■ TASK DIRECTIONS ■
Leave out the pictures and give back all the entries exactly as written.

■ SUPPLIED ENTRIES ■
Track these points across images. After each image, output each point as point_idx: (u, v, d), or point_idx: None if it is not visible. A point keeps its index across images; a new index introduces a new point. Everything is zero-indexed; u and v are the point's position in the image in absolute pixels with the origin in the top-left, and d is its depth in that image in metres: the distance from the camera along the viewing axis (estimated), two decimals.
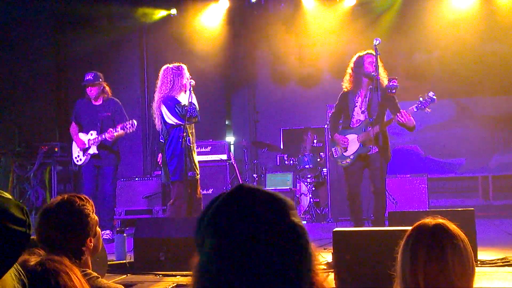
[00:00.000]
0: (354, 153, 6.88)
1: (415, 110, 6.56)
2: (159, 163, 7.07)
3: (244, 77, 12.17)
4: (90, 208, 2.74)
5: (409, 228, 4.06)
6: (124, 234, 6.22)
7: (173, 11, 11.09)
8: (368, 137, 6.65)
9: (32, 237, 1.44)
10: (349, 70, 6.96)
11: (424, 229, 2.03)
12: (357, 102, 6.89)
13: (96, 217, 2.79)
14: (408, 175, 9.23)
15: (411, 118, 6.52)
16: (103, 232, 7.31)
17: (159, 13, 11.12)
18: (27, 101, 10.38)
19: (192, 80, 6.83)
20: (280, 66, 12.17)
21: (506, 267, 4.94)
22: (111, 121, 7.93)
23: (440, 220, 2.06)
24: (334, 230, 4.55)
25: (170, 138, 6.77)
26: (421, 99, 6.52)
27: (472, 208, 5.51)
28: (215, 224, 1.26)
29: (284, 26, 11.05)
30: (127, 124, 7.58)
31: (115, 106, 8.03)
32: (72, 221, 2.65)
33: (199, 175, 6.93)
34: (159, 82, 6.93)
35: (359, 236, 4.51)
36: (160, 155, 7.02)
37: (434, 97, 6.51)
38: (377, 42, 6.52)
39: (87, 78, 7.93)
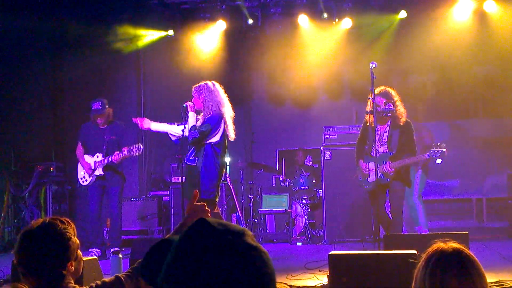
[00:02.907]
0: (374, 181, 7.14)
1: (427, 157, 7.22)
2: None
3: (240, 98, 12.21)
4: (71, 231, 2.68)
5: (405, 252, 4.09)
6: (120, 255, 6.18)
7: (170, 32, 11.15)
8: (387, 170, 7.08)
9: None
10: (369, 103, 7.18)
11: (447, 255, 2.06)
12: (377, 135, 7.23)
13: (78, 241, 2.73)
14: None
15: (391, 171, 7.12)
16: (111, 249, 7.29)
17: (156, 34, 11.18)
18: (22, 120, 10.38)
19: (188, 102, 6.86)
20: (276, 87, 12.20)
21: None
22: (116, 143, 8.21)
23: (455, 245, 2.09)
24: (330, 253, 4.57)
25: None
26: (432, 150, 7.12)
27: (467, 232, 5.54)
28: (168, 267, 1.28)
29: (280, 47, 11.11)
30: (133, 148, 7.85)
31: (120, 130, 8.36)
32: (53, 244, 2.59)
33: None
34: None
35: (355, 259, 4.53)
36: None
37: (444, 149, 7.09)
38: (373, 66, 6.62)
39: (95, 107, 8.19)
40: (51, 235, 2.59)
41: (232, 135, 6.95)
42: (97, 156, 8.22)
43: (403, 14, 10.53)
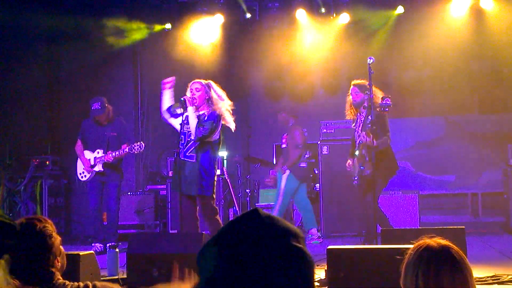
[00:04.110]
0: (357, 173, 7.29)
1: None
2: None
3: (237, 92, 12.18)
4: (51, 228, 2.65)
5: (403, 246, 4.09)
6: (117, 250, 6.17)
7: (168, 25, 11.11)
8: (361, 157, 7.14)
9: None
10: (348, 98, 7.54)
11: (438, 252, 2.07)
12: (356, 127, 7.33)
13: (59, 237, 2.70)
14: (400, 192, 9.27)
15: (370, 139, 6.90)
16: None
17: (154, 28, 11.14)
18: (18, 114, 10.35)
19: (186, 96, 6.84)
20: (274, 82, 12.19)
21: (496, 285, 4.96)
22: (117, 140, 8.28)
23: (443, 242, 2.11)
24: (328, 247, 4.58)
25: None
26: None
27: (463, 226, 5.56)
28: (219, 249, 1.28)
29: (278, 42, 11.09)
30: (135, 146, 7.94)
31: (121, 126, 8.44)
32: (36, 245, 2.56)
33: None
34: None
35: (353, 254, 4.54)
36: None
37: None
38: (371, 60, 6.62)
39: (95, 108, 8.24)
40: (32, 236, 2.56)
41: (232, 126, 7.03)
42: (98, 152, 8.25)
43: (400, 9, 10.52)
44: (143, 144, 7.92)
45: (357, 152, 7.21)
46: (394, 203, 9.14)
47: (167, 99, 7.03)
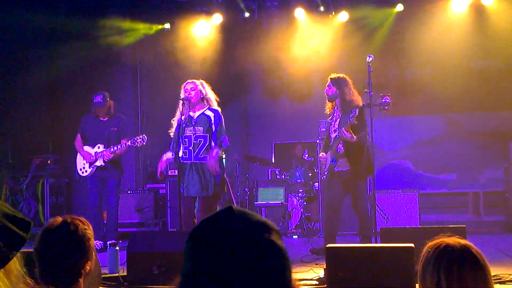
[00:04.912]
0: (327, 167, 7.23)
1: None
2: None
3: (236, 91, 12.20)
4: (90, 232, 2.72)
5: (403, 245, 4.09)
6: (117, 248, 6.21)
7: (167, 25, 11.13)
8: (335, 152, 7.12)
9: None
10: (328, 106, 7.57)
11: (454, 252, 2.09)
12: (332, 122, 7.32)
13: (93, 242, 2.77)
14: (399, 191, 9.26)
15: (350, 135, 6.81)
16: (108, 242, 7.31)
17: (153, 28, 11.15)
18: (20, 114, 10.37)
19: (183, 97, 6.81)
20: (272, 81, 12.20)
21: (498, 285, 4.95)
22: (117, 135, 8.34)
23: (462, 241, 2.13)
24: (327, 246, 4.58)
25: None
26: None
27: (464, 225, 5.55)
28: (193, 244, 1.29)
29: (277, 41, 11.10)
30: (137, 139, 7.95)
31: (121, 122, 8.48)
32: (76, 245, 2.62)
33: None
34: None
35: (352, 252, 4.53)
36: None
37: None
38: (370, 59, 6.62)
39: (97, 100, 8.29)
40: (75, 236, 2.63)
41: None
42: (98, 147, 8.29)
43: (399, 7, 10.52)
44: (146, 137, 7.91)
45: (332, 148, 7.18)
46: (394, 202, 9.13)
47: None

■ RESPONSE TO THIS TASK ■
Track these points across images. After each image, output each point as point_idx: (u, v, d), or point_idx: None if it is not visible. A point keeps its index across images; a new index introduces a new point. Everything is zero-indexed; u and v are the point's position in the image in absolute pixels with the origin in the top-left, and d is its depth in that image in metres: the distance from the camera along the viewing axis (estimated), two decimals.
[00:00.000]
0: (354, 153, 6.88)
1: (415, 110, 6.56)
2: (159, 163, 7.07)
3: (244, 77, 12.17)
4: (90, 208, 2.74)
5: (409, 228, 4.06)
6: (124, 234, 6.22)
7: (173, 11, 11.09)
8: (368, 137, 6.65)
9: (32, 237, 1.44)
10: (349, 70, 6.96)
11: (424, 229, 2.03)
12: (357, 102, 6.89)
13: (96, 217, 2.79)
14: (408, 175, 9.23)
15: (411, 118, 6.52)
16: (103, 232, 7.31)
17: (159, 13, 11.12)
18: (27, 101, 10.38)
19: (192, 80, 6.83)
20: (280, 66, 12.17)
21: (506, 267, 4.94)
22: (111, 121, 7.93)
23: (440, 220, 2.06)
24: (334, 230, 4.55)
25: (170, 138, 6.77)
26: (421, 99, 6.52)
27: (472, 208, 5.51)
28: (215, 224, 1.26)
29: (284, 26, 11.05)
30: (127, 124, 7.58)
31: (115, 106, 8.03)
32: (72, 221, 2.65)
33: (199, 175, 6.93)
34: (159, 82, 6.93)
35: (359, 236, 4.51)
36: (160, 155, 7.02)
37: (434, 97, 6.51)
38: (377, 42, 6.52)
39: (87, 78, 7.93)
[00:02.907]
0: (374, 181, 7.14)
1: (427, 157, 7.22)
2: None
3: (240, 98, 12.21)
4: (71, 231, 2.68)
5: (405, 252, 4.09)
6: (120, 255, 6.18)
7: (170, 32, 11.15)
8: (387, 170, 7.08)
9: None
10: (369, 103, 7.18)
11: (447, 255, 2.06)
12: (377, 135, 7.23)
13: (78, 241, 2.73)
14: None
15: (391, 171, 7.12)
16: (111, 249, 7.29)
17: (156, 34, 11.18)
18: (22, 120, 10.38)
19: (188, 102, 6.86)
20: (276, 87, 12.20)
21: None
22: (116, 143, 8.21)
23: (455, 245, 2.09)
24: (330, 253, 4.57)
25: None
26: (432, 150, 7.12)
27: (467, 232, 5.54)
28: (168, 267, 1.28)
29: (280, 47, 11.11)
30: (133, 148, 7.85)
31: (120, 130, 8.36)
32: (53, 244, 2.59)
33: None
34: None
35: (355, 259, 4.53)
36: None
37: (444, 149, 7.09)
38: (373, 66, 6.62)
39: (95, 107, 8.19)
40: (51, 235, 2.59)
41: (232, 135, 6.95)
42: (97, 156, 8.22)
43: (403, 14, 10.53)
[00:04.110]
0: (357, 173, 7.29)
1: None
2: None
3: (237, 92, 12.18)
4: (51, 228, 2.65)
5: (403, 246, 4.09)
6: (117, 250, 6.17)
7: (168, 25, 11.11)
8: (361, 157, 7.14)
9: None
10: (348, 98, 7.54)
11: (438, 252, 2.07)
12: (356, 127, 7.33)
13: (59, 237, 2.70)
14: (400, 192, 9.27)
15: (370, 139, 6.90)
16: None
17: (154, 28, 11.14)
18: (18, 114, 10.35)
19: (186, 96, 6.84)
20: (274, 82, 12.19)
21: (496, 285, 4.96)
22: (117, 140, 8.28)
23: (443, 242, 2.11)
24: (328, 247, 4.58)
25: None
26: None
27: (463, 226, 5.56)
28: (219, 249, 1.28)
29: (278, 42, 11.09)
30: (135, 146, 7.94)
31: (121, 126, 8.44)
32: (36, 245, 2.56)
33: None
34: None
35: (353, 254, 4.54)
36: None
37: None
38: (371, 60, 6.62)
39: (95, 108, 8.24)
40: (32, 236, 2.56)
41: (232, 126, 7.03)
42: (98, 152, 8.25)
43: (400, 9, 10.52)
44: (143, 144, 7.92)
45: (357, 152, 7.21)
46: (394, 203, 9.14)
47: (167, 99, 7.03)
[00:04.912]
0: (327, 167, 7.23)
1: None
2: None
3: (236, 91, 12.20)
4: (90, 232, 2.72)
5: (403, 245, 4.09)
6: (117, 248, 6.21)
7: (167, 25, 11.13)
8: (335, 152, 7.12)
9: None
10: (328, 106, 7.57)
11: (454, 252, 2.09)
12: (332, 122, 7.32)
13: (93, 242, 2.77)
14: (399, 191, 9.26)
15: (350, 135, 6.81)
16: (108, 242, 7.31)
17: (153, 28, 11.15)
18: (20, 114, 10.37)
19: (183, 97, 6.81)
20: (272, 81, 12.20)
21: (498, 285, 4.95)
22: (117, 135, 8.34)
23: (462, 241, 2.13)
24: (327, 246, 4.58)
25: None
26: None
27: (464, 225, 5.55)
28: (193, 244, 1.29)
29: (277, 41, 11.10)
30: (137, 139, 7.95)
31: (121, 122, 8.48)
32: (76, 245, 2.62)
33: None
34: None
35: (352, 252, 4.53)
36: None
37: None
38: (370, 59, 6.62)
39: (97, 100, 8.29)
40: (75, 236, 2.63)
41: None
42: (98, 147, 8.29)
43: (399, 7, 10.52)
44: (146, 137, 7.91)
45: (332, 148, 7.18)
46: (394, 202, 9.13)
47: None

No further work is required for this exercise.